Il «buon governo» presenta i circoli e va già all’attacco

«Il buongoverno», inteso come struttura dei Circoli promossi dal senatore di Forza Italia Marcello Dell’Utri, sbarca a Genova guidato dal presidente nazionale Pier Paolo Pizzimbone e da quello di Genova Levante Stefano Monti Bragadin per la presentazione del libro di Lino Jannuzzi «Lo sbirro e lo Stato», aprendo di fatto la campagna elettorale davanti a una platea gremita e particolarmente disponibile all’entusiasmo nello Starhotel di Corte Lambruschini. Il colpo d’occhio, ieri mattina, è quello delle «grandi occasioni», ma chi si aspetta solo melassa e discorsi di circostanza deve ricredersi, almeno quando prendono la parola lo stesso Jannuzzi e il collega senatore Alfredo Biondi, entrambi ottantenni gagliardi, ma da qualcuno rimessi in discussione. E se Biondi rivendica il diritto «e la dignità» di ricandidarsi al parlamento, Jannuzzi coglie al volo la vicenda di Bruno Contrada, riepilogata nel libro, per fare un’analisi sulla giustizia in Italia e sulle prospettive del Partito della libertà e del suo leader Silvio Berlusconi: «Mi chiedo - si domanda Jannuzzi - se il Pdl abbia già cambiato leader e programma oppure se sia ancora il partito di Berlusconi.

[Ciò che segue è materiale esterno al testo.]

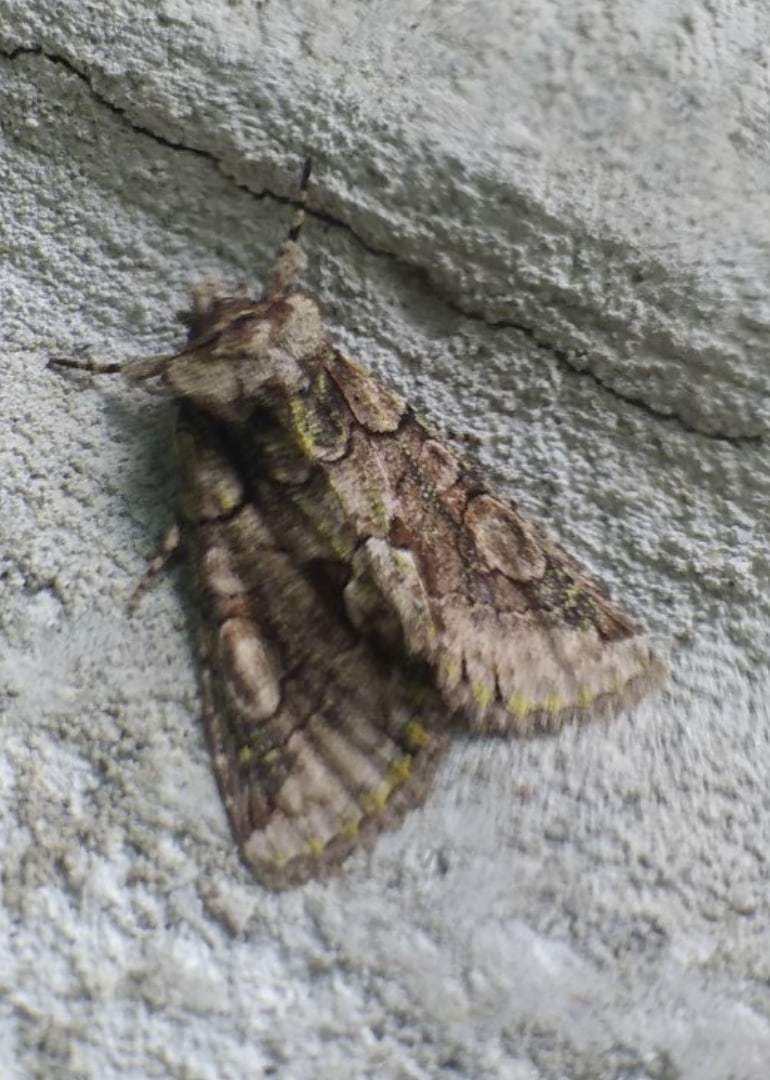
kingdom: Animalia
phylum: Arthropoda
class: Insecta
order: Lepidoptera
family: Noctuidae
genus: Allophyes
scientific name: Allophyes oxyacanthae
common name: Green-brindled crescent
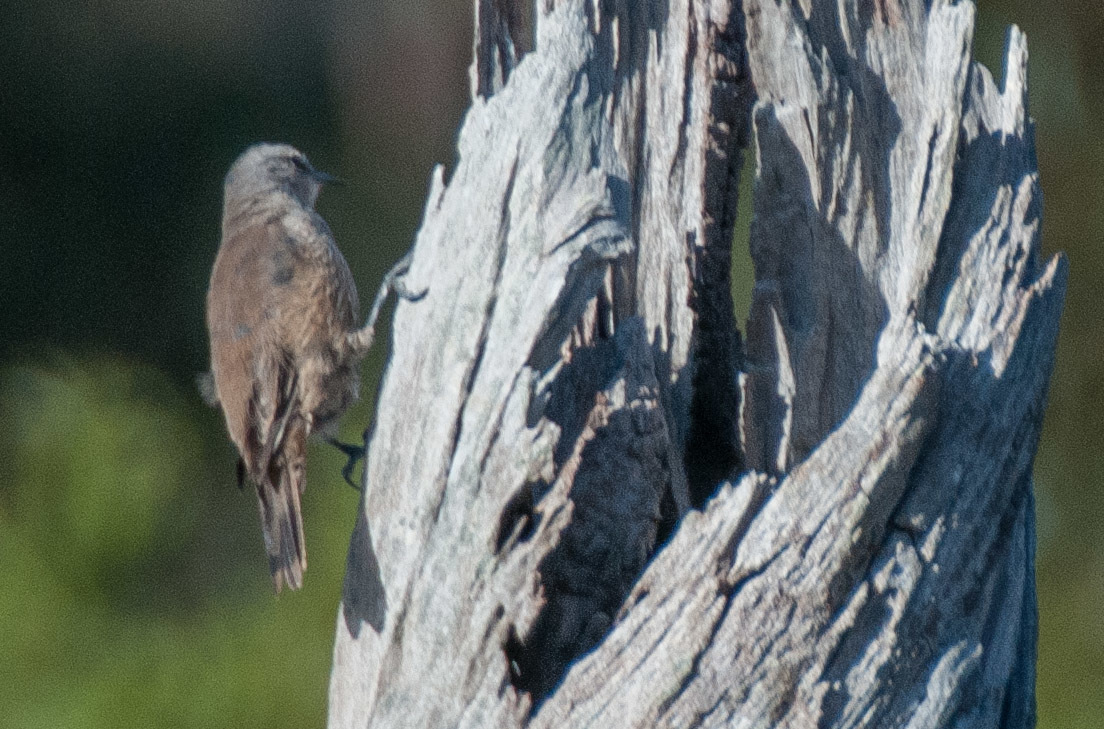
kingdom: Animalia
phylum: Chordata
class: Aves
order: Passeriformes
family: Climacteridae
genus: Climacteris
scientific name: Climacteris picumnus
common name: Brown treecreeper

Fini prima ha messo il veto sulla lista di Storace e della Santanchè, inaugurata tra gli applausi di Berlusconi, e abbiamo dovuto rompere. Poi ha messo il veto su Mastella al quale dobbiamo la caduta di Prodi e al quale Berlusconi ha promesso gratitudine, e abbiamo dovuto rompere. Poi ha messo il veto sulla lista di Giuliano Ferrara, nostro amico, grande amico di Silvio, e abbiamo dovuto rompere. Alla fine - conclude Jannuzzi - sulle orme di Di Pietro, Fini ha tirato fuori la storia delle liste pulite, che significa far fare le liste non dai partiti ma dalle procure». Più tecnico e rigoroso dal punto di vista del programma del futuro governo l’intervento del senatore Luigi Grillo, che insiste sull’assoluta necessità di riprendere il filo del discorso-infrastrutture, termovalorizzatori compresi: «I finanziamenti non sono un problema - spiega -. Per innescare la spirale virtuosa della crescita del Paese, dobbiamo ricominciare da dove il governo Prodi ha bloccato la macchina dello sviluppo».